For that matter, why not provide Fitness Vouchers along the lines of Childcare Vouchers, allowing people to pay for gym membership or personal training from their pre-tax salary? Why can’t we follow New York City’s lead and ban trans-fats? Why is PE not a daily element of the schools curriculum, rather than the dismal two hours a week it currently occupies? Why isn’t food science compulsory in schools up to the age of 16, so that we can send the next generation of young adults out into the world able to make serious choices about what they put in their bodies? The fat crisis is coming, and it’s coming to kill us. So why aren’t we doing everything we can to educate and reward people for being thin?

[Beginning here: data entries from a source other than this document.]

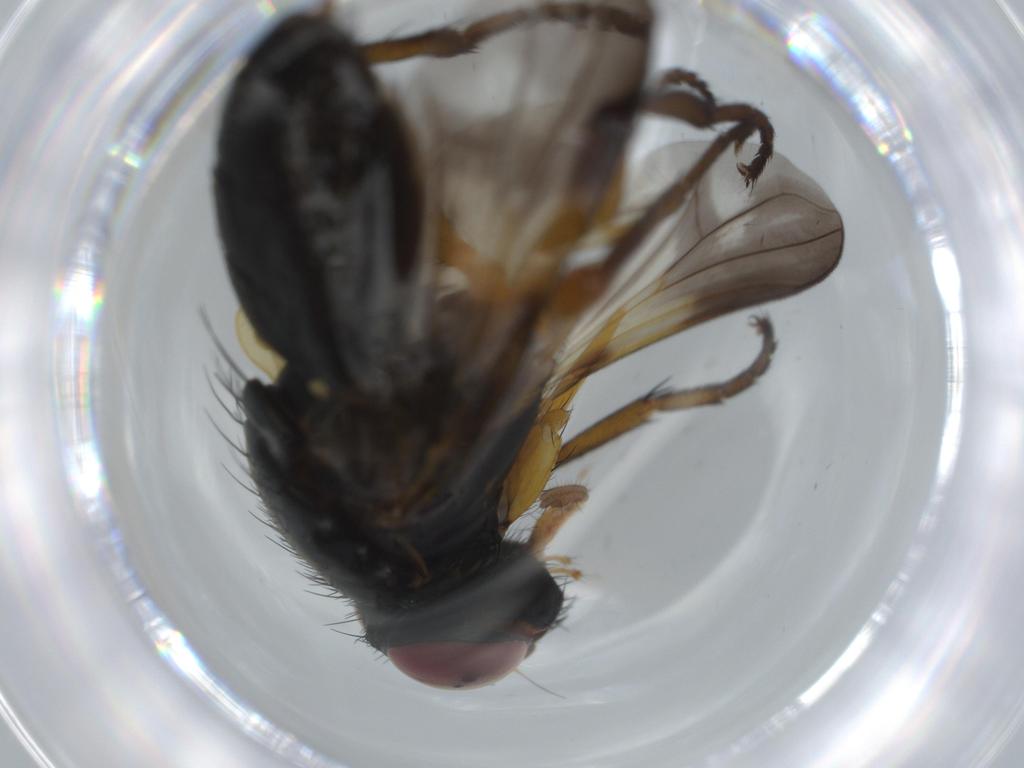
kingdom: Animalia
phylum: Arthropoda
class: Insecta
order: Diptera
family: Calliphoridae
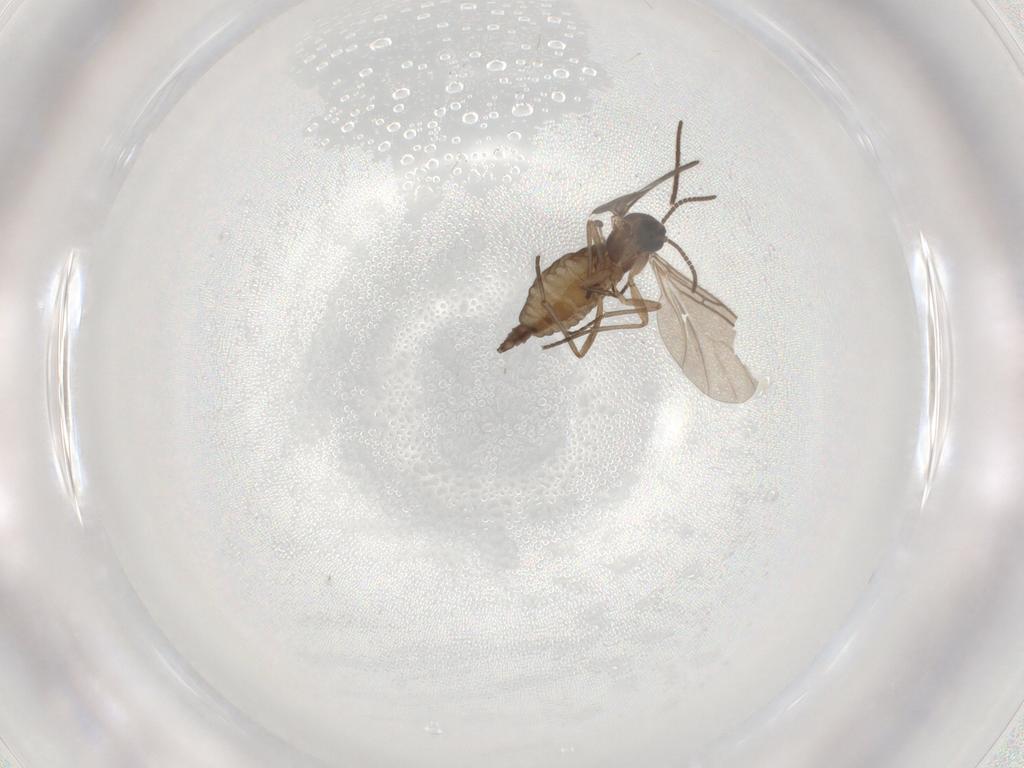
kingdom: Animalia
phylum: Arthropoda
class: Insecta
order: Diptera
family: Sciaridae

Well, I suppose because it might make them unhappy. There are people who would be upset at BMI discrimination in the tax system. (You can hear the rumble down Whitehall as the fat-and-proud protestors roll down to Westminster.) There are demented parents who would continue to feed their kids trans-fat-laden junk food because it’s their right to give them what they enjoy, whether or not it gives them diabetes from their teens, and the rest of us end up paying for their ignorance. There are children — probably the same ones — who would hate the tyranny of daily PE. So we don’t force the issue.
Yet by and large, those of us who try to trim our waistlines, shave the convexities of our buttocks, or prevent our own jowls from strangling us: we’re the good guys. And we should be rewarded. It irks me that ‘poor you’ apologists like Orbach chide those who worry about their weight and let the corpulent majority off the hook. It bothers me that I pay the same national insurance contributions as folk who waddle around all fat and clumsy when I am statistically far less likely to hospitalise myself through my love of cakes. It gets right on my man-boobs that we would rather blame big corporations for selling us airbrushed images of perfection than blame ourselves for failing to exercise restraint when the cheese trolley comes round. And while I defend your right to be fat if you so desire, I don’t see why I should pretend it’s anyone’s fault but your own, or why I should pay for the consequences.